• PROBLEM A
Put the lines of the records, from the first line through the line with "dann dies: Grenzen", into a numbered list, skipping any blank lines and including nothing else.

• PAGE EXTRACT

The Weekender: Clayton’s Budget Debate
Hello
Welcome to the first issue of The Weekender, your new Thursday read from The Clayton Dispatch.
Clayton is growing fast, lots of things are happening, and we've got questions. Questions about money, growth, who's getting what, and what's going on at Town Hall. The Dispatch is here to sort through the noise, connect the dots, and help you figure out what's happening, what matters, and what's worth showing up for.
The biggest choices affecting our daily lives are happening right here in town. The budgets, the roads, the traffic, development, meetings, new businesses coming, old businesses leaving, community events, and the questions that stick around after the decisions are made.
Information is powerful. Information levels the playing field. The goal ot The Clayton Dispatch is to inform the community. We'll keep it sharp, we'll keep it fair, and we'll keep it Clayton! Thanks for being here.
Let's get into the main focus for this week: the town budget in plain English. Let's see what the bill looks like for residents.

The Dispatch Lead
Clayton's Budget Debate
Welcome to budget season in Clayton.
Clayton's proposed FY27 budget comes with one very easy headline: no property tax increase.
That's true.
The recommended budget keeps the property tax rate at 49 cents per $100 of assessed value. But after last year's property reassessments drove up bills for many residents, holding the rate steady is not the same as providing relief.
Also, for most residents, the bill is still going up.

• PROVIDED DATA
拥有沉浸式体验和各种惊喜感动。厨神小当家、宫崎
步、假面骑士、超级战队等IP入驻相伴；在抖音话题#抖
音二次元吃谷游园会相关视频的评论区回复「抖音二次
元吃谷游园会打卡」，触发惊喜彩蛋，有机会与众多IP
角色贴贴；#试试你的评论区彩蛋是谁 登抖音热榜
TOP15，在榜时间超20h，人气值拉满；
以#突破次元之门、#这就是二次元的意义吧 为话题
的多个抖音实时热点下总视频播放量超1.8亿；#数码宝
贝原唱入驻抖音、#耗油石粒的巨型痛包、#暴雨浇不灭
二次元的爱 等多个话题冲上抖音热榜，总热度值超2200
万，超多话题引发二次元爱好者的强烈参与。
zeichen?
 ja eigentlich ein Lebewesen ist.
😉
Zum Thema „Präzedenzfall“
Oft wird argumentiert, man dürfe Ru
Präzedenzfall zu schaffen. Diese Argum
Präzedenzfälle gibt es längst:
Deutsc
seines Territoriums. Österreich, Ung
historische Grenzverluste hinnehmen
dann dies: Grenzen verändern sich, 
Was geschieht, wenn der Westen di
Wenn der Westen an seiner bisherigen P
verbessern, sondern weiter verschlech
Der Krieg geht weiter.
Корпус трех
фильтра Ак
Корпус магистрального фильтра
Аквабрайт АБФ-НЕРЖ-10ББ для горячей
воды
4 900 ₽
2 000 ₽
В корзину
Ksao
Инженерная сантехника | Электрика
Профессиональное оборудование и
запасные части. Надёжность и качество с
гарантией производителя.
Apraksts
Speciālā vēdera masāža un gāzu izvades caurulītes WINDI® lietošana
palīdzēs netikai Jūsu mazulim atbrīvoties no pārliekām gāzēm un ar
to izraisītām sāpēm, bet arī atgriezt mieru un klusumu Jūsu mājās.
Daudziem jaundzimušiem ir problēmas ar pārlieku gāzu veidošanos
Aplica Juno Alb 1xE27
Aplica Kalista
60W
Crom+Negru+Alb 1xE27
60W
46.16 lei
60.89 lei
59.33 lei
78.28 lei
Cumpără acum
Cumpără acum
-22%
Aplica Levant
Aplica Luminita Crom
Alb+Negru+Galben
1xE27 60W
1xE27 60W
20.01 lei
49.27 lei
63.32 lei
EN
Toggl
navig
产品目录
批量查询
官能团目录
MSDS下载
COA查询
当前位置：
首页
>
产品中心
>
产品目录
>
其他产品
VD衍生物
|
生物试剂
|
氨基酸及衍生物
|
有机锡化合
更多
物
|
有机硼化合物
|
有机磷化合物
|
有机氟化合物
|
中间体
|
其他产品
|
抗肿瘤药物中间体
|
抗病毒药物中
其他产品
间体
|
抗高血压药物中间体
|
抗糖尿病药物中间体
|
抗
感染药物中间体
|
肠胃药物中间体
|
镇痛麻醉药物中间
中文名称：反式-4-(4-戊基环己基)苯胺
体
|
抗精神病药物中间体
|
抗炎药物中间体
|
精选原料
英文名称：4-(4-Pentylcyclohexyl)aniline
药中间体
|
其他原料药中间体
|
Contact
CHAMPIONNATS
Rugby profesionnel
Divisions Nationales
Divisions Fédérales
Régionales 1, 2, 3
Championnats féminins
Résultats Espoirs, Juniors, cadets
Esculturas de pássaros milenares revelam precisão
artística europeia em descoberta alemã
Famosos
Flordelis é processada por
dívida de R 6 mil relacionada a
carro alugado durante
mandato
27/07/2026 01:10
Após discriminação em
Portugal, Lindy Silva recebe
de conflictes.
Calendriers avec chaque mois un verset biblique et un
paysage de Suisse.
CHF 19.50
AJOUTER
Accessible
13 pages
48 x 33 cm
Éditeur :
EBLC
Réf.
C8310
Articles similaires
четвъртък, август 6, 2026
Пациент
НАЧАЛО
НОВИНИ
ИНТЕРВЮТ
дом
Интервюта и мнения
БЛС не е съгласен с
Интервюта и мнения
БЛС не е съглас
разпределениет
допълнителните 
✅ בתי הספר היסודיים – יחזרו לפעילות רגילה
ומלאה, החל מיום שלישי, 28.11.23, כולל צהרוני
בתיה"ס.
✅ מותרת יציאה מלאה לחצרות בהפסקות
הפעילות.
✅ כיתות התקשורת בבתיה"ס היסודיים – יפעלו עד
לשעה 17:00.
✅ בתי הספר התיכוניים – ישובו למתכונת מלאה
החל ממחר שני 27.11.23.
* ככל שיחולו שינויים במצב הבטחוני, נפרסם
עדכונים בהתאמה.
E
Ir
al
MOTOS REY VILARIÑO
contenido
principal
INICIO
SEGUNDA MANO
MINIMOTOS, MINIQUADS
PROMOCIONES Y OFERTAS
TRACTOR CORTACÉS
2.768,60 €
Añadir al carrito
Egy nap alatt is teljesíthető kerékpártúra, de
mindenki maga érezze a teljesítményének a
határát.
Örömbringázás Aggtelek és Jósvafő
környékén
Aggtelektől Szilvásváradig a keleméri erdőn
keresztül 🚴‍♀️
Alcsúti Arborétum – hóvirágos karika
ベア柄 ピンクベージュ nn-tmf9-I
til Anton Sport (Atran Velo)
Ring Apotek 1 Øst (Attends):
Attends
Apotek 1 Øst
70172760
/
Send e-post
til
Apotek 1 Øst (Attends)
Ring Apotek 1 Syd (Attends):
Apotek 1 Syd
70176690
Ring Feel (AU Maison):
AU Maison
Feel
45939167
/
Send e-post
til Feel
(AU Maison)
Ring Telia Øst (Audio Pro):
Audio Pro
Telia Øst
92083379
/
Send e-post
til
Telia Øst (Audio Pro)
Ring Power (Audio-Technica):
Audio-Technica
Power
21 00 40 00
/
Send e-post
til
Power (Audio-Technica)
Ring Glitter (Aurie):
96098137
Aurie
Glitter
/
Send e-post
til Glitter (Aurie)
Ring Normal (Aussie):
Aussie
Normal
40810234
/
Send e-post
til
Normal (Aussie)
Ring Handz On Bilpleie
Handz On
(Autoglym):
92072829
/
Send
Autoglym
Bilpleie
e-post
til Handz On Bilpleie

• PROBLEM B
Duplicate the Clayton budget newsletter from "The Dispatch Lead" to "as providing relief.".

• RESPONSE A
1. 拥有沉浸式体验和各种惊喜感动。厨神小当家、宫崎
2. 步、假面骑士、超级战队等IP入驻相伴；在抖音话题#抖
3. 音二次元吃谷游园会相关视频的评论区回复「抖音二次
4. 元吃谷游园会打卡」，触发惊喜彩蛋，有机会与众多IP
5. 角色贴贴；#试试你的评论区彩蛋是谁 登抖音热榜
6. TOP15，在榜时间超20h，人气值拉满；
7. 以#突破次元之门、#这就是二次元的意义吧 为话题
8. 的多个抖音实时热点下总视频播放量超1.8亿；#数码宝
9. 贝原唱入驻抖音、#耗油石粒的巨型痛包、#暴雨浇不灭
10. 二次元的爱 等多个话题冲上抖音热榜，总热度值超2200
11. 万，超多话题引发二次元爱好者的强烈参与。
12. zeichen?
13.  ja eigentlich ein Lebewesen ist.
14. 😉
15. Zum Thema „Präzedenzfall“
16. Oft wird argumentiert, man dürfe Ru
17. Präzedenzfall zu schaffen. Diese Argum
18. Präzedenzfälle gibt es längst:
19. Deutsc
20. seines Territoriums. Österreich, Ung
21. historische Grenzverluste hinnehmen
22. dann dies: Grenzen verändern sich, 

• RESPONSE B
The Dispatch Lead
Clayton's Budget Debate
Welcome to budget season in Clayton.
Clayton's proposed FY27 budget comes with one very easy headline: no property tax increase.
That's true.
The recommended budget keeps the property tax rate at 49 cents per $100 of assessed value. But after last year's property reassessments drove up bills for many residents, holding the rate steady is not the same as providing relief.